Passage shown below:

Torrents
Posted: April 12, 2012 Filed under: cancer fatigue | Tags: blindsided by grief, cancer battle, Colette, grief, losing a parent to cancer, missing dad, missing mom, psychological effects of cancer, Ralph Waldo Emerson 24 CommentsCancer steals so much. All the time. Every day. This I know for sure.
A couple of days ago I smacked my head upon this truth and watched helplessly as my dear friend experienced this for himself. His dad died from cancer a decade ago. Ten years, yet the grief was as raw as can be, the loss as crushing as it was a decade ago.
His dad was a handy guy who could fix anything. He made a good living — and supported four kids — with his hands. My friend learned from his dad and is handy too. Although his livelihood isn’t manual, he can fix anything, like his dad. He just doesn’t always believe it until it’s done.
My friend was fixing the spring on our gate (one of the many things he’s helped with around our house). The spring on the outside of the gate had lost some of its tension, and the screws holding it in place had wriggled loose after seven years of use. How many hundreds of times has that gate banged shut as my busy little family comes and goes? When we were building our pool, the gate and the fence came down, to be replaced by temporary, orange plastic fencing (seen behind the slabs of flagstone) that couldn’t contain my dogs. My then 7-year-old chased the escaped dogs across a very busy street, unaccompanied, but that’s a story for another day.
In the process of repairing the spring on the gate, my friend broke his screwdriver. The one that he inherited from his dad. No big deal, it’s part of a set and he has several others the same size. But he was upset–really upset–because along with the screwdriver, he felt like he lost a piece of his dad.
His rational brain knows that the screwdriver isn’t indicative of his dad’s presence or absence. His intellect knows that having the screwdriver doesn’t mean that he still has his dad, or that by not having the screwdriver he no longer has a hold on his dad’s memory. But his irrational side mourned the screwdriver. His emotional brain felt that he’d lost another part of his dad. As the wise poet Ralph Waldo Emerson said, “Sorrow makes us all children again – destroys all differences of intellect. The wisest know nothing.”
I’m very familiar with the destroying of intellect in times of grief, and I know just how my friend feels. After my mom died, I hung on to all kinds of her stuff: cookbooks, costume jewelry, unfinished embroidery projects, even her ratty old college sweatshirt. My dad has the more personal items — her glasses, her wedding ring, her driver’s license. I desperately wanted a piece of her, any piece, to remain, so I clung to her things in hopes of finding pieces of her.

End of Passage shown.

Answer these questions from the post on grief and the broken screwdriver.
(a) How long ago did the friend's father die of cancer?
(b) After how many years of use had the screws holding the gate spring worked loose?
(c) Which of the mother's personal items does the writer's father have?

Extracted information below:

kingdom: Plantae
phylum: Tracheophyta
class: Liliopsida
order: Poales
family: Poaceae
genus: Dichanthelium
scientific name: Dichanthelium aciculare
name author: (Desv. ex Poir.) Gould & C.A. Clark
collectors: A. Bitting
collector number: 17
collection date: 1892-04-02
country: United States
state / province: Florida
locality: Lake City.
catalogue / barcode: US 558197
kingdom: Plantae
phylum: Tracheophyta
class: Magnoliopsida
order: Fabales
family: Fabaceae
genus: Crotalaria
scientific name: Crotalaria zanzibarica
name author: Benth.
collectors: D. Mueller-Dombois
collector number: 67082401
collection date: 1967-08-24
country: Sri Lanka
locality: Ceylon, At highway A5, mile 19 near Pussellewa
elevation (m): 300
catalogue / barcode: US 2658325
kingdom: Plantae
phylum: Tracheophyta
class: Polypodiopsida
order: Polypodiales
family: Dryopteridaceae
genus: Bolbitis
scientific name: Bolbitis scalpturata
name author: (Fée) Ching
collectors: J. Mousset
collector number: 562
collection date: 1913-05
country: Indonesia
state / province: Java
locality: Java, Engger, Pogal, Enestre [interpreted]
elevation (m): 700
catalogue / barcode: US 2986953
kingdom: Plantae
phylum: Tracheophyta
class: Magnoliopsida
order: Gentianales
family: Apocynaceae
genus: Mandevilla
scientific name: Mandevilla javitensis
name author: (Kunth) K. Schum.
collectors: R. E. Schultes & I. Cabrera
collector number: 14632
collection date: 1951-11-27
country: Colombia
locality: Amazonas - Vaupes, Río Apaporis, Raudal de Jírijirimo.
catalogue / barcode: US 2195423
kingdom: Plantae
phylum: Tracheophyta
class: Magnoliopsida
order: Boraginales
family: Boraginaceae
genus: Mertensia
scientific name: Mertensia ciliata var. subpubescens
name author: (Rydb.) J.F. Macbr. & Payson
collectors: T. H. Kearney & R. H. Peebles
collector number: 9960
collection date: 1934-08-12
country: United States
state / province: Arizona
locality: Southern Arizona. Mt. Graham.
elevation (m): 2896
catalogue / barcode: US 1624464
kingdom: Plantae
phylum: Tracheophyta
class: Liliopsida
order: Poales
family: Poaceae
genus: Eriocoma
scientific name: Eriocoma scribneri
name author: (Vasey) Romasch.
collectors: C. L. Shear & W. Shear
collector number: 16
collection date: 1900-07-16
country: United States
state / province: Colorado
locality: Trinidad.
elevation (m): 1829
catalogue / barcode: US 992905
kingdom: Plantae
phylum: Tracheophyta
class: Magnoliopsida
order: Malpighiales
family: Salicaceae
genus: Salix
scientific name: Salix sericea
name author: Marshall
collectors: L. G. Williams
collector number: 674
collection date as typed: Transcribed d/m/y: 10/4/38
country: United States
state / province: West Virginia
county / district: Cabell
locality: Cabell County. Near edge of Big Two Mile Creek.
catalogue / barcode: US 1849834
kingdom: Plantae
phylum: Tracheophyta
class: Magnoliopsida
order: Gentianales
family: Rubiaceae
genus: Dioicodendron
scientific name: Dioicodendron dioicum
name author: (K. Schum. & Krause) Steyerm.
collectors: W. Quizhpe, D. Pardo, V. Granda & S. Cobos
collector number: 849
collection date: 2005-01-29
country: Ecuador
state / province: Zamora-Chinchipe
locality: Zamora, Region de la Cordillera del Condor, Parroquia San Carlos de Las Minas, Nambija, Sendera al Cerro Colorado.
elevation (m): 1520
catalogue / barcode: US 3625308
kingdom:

End of Extracted information.

*Response*
(a) A decade ago (ten years).
(b) Seven years.
(c) Her glasses, her wedding ring, and her driver's license.